[Hardware design source files]
+ + + + +

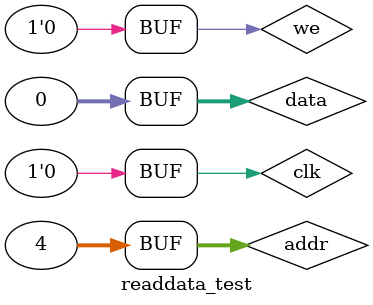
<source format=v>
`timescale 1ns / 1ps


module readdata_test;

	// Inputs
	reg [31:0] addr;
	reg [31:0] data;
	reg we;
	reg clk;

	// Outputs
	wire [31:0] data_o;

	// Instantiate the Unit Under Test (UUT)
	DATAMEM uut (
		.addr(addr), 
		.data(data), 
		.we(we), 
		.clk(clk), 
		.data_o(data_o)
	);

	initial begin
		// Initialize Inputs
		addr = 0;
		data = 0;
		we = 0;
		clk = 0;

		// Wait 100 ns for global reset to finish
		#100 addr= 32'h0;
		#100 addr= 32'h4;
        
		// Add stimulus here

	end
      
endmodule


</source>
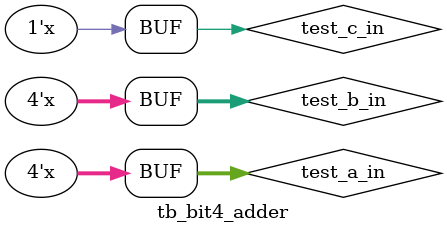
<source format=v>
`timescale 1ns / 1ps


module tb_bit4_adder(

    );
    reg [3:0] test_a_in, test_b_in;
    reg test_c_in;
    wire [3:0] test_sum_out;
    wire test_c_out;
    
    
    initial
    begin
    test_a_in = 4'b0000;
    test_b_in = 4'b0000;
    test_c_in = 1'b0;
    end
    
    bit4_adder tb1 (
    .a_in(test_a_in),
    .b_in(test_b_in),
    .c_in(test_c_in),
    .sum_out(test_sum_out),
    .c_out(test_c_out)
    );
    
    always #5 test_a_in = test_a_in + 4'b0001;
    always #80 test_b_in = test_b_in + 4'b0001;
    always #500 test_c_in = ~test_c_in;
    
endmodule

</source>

+ + + + +

** What to work on **
Every line above with the string "wire" in it should be copied into the answer.

** The answer **
	wire [31:0] data_o;
    wire [3:0] test_sum_out;
    wire test_c_out;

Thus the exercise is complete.